::: The data :::

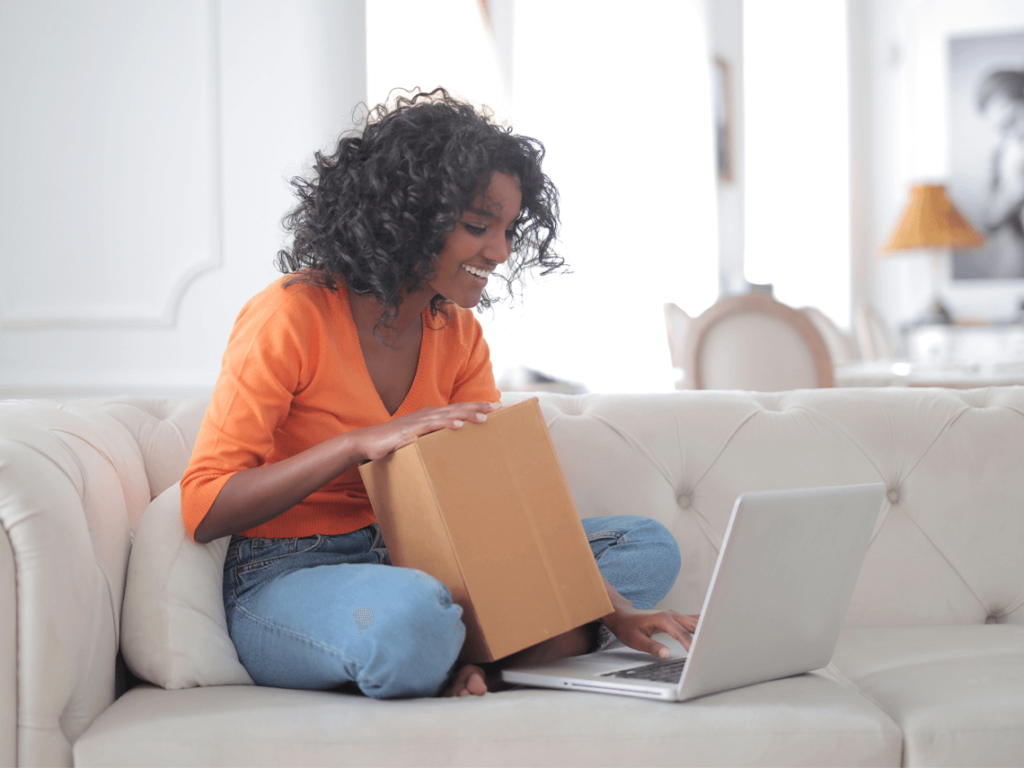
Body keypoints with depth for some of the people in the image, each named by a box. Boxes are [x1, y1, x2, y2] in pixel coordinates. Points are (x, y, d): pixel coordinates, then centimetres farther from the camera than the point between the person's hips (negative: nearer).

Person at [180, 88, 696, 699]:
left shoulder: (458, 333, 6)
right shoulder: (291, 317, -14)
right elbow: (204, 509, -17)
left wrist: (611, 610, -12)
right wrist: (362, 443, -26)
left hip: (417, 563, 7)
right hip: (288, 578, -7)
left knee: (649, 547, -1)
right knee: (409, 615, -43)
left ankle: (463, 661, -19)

:::
::: The data :::

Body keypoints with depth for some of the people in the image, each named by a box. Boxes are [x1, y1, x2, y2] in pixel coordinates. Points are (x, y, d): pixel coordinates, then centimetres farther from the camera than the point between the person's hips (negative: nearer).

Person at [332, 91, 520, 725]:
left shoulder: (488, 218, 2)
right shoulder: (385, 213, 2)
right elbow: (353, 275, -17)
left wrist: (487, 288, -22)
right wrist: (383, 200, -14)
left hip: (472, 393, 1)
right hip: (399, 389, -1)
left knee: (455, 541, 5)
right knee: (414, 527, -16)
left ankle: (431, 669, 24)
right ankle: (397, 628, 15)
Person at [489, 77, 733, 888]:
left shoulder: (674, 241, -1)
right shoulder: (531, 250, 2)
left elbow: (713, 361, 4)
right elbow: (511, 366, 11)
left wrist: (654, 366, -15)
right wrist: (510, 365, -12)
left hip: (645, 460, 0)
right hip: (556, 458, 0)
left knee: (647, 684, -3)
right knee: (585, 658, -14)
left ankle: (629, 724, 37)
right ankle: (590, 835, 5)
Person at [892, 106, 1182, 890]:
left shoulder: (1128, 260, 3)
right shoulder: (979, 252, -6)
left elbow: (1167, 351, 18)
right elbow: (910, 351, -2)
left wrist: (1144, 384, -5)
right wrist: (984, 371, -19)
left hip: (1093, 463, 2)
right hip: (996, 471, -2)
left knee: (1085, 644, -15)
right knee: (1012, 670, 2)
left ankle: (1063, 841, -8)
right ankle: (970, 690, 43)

:::

Substitute "patella" for "knee" in the entries between the line holding "left hip: (417, 563, 7)" and the line holding "left ankle: (463, 661, -19)", inclusive. Give those lines again with everything else unchanged.

## Response area
left hip: (417, 563, 7)
right hip: (288, 578, -7)
left patella: (649, 547, -1)
right patella: (409, 615, -43)
left ankle: (463, 661, -19)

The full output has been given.